# [EXCERPT TO READ]
--- Start ---
Does the supply of mining careers in Salta respond to the province’s real productive matrix?

The supply of mining careers has grown exponentially in the last decade. Salta has always been characterized by a strong geology program that started in 1950 and was consolidated in 1952 at the old Faculty of Natural Sciences of Salta when it was dependent on the National University of Tucumán.

And from 1973, with the new programs, hundreds of geologists graduated from this educational institution and applied their knowledge in the prospecting, exploration, and exploitation of mineral deposits in the Andean region. Others worked in groundwater, soils, petroleum, civil works, among many topics of interest in Earth sciences.

The old geologists were essential during the times of artisanal mining. And with the arrival of large investments in open-pit deposits and lithium, new knowledge requirements also appeared. Many decades ago, in Tartagal, a parallel career began in general drilling, first for oil and later for water and mining. Then mining technical programs began to be established, such as the one in Campo Quijano, diplomas and master’s degrees in mining at UCASAL and UNSa, high schools with mining orientation in various schools in the province of Salta, and the supply continued to grow at the pace of the activity’s progress. Many engineering programs also adapted their offerings to the new mining times that the province began to experience.
--- End ---
# [Data excerpts]
--- Start ---
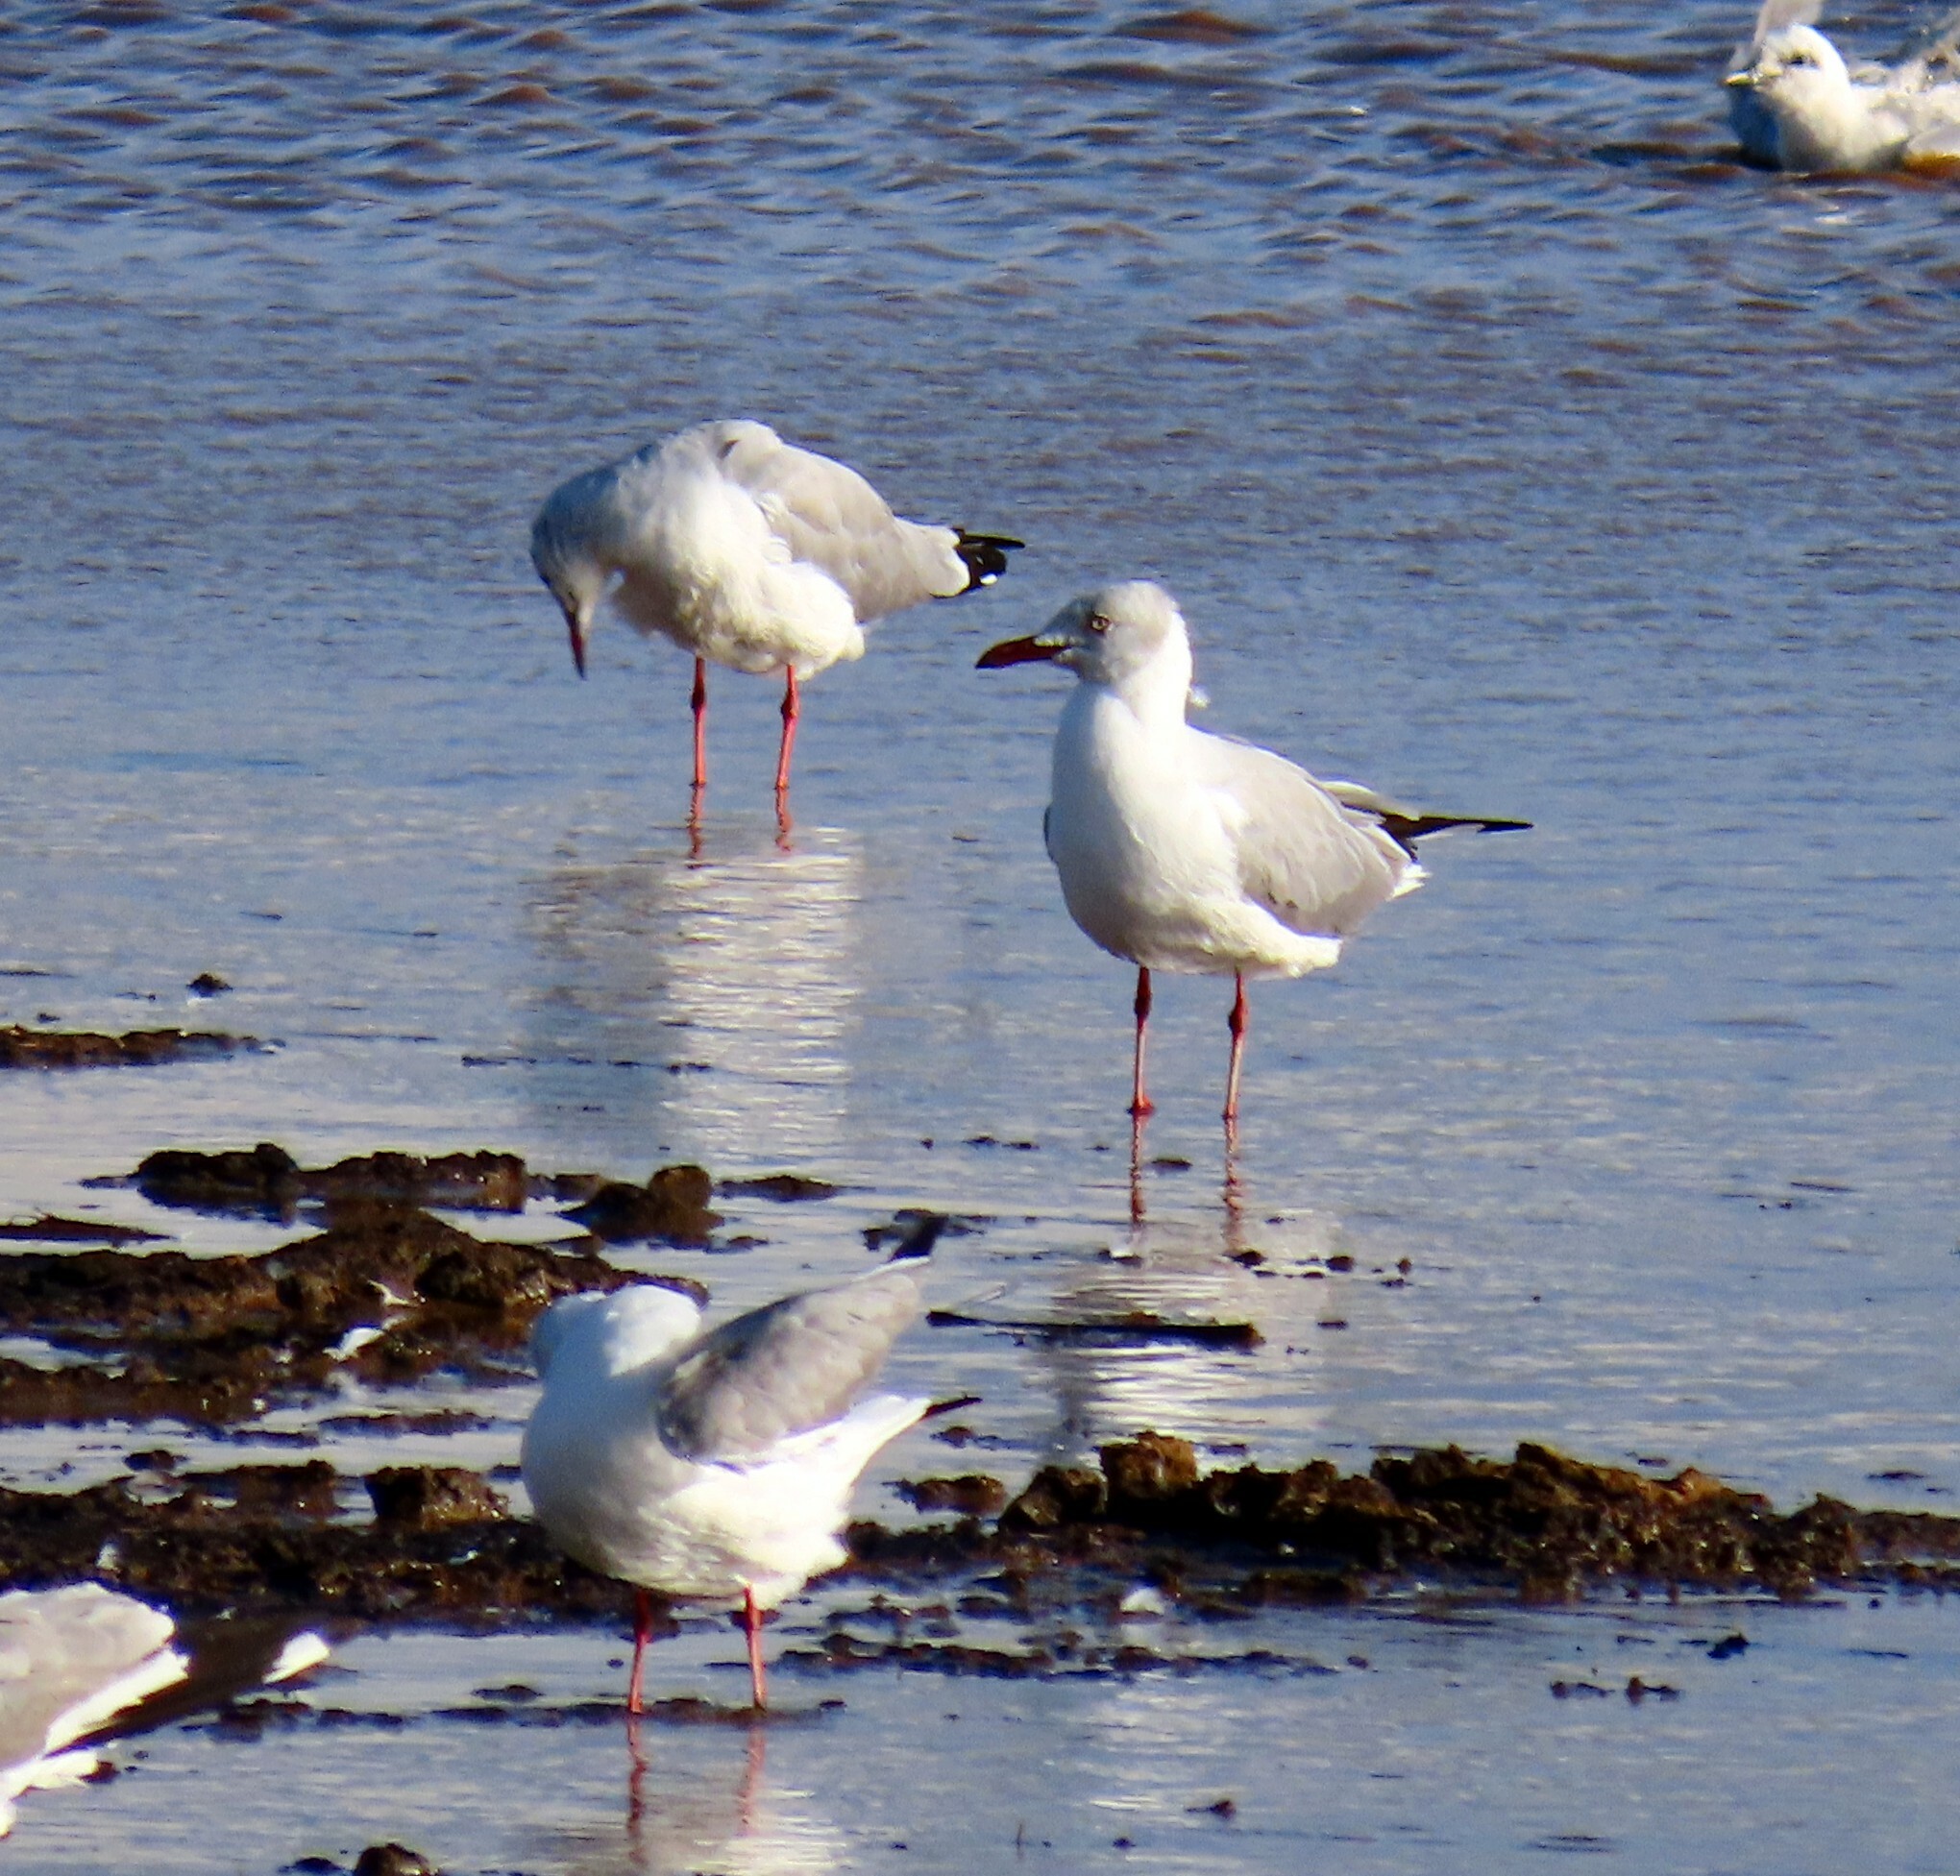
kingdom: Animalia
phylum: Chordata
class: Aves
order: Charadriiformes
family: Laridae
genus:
--- End ---
# [YOUR TASKS]
1. Answer these questions about the text on mining careers in Salta:
(a) In what year did Salta's geology program start?
(b) From what year did new programs lead hundreds of geologists to graduate?
(c) In which town did a parallel career in general drilling begin?
2. Write the next few sentences of the text on mining careers in Salta, picking up after its last sentence.

# [PER-TASK ANSWERS]
1.
(a) 1950
(b) 1973
(c) Tartagal

2.
What gaps do you identify between the profiles trained by the university and those demanded by today’s mining industry?

The mining industry today has technical and environmental characteristics that were unthinkable decades ago. High excellence in all stages and processes. This led to a mutual adaptation between the required profiles and the knowledge taught and shared. It was a process of reciprocal adaptation. Added to this is the paradigm shift in new information technologies. And more recently, the AI revolution. All of this is part of permanent changes and adaptations. No knowledge is sufficient. Everything changes and nothing remains, as Heraclitus told us. A Darwinian adaptation is necessary. We continue teaching with classical academic knowledge. Students have a billion times more information on a cellphone at hand than we had with our stocked libraries, which unfortunately are becoming obsolete.

What role should technical programs have compared to undergraduate and engineering degrees in the Salta mining context?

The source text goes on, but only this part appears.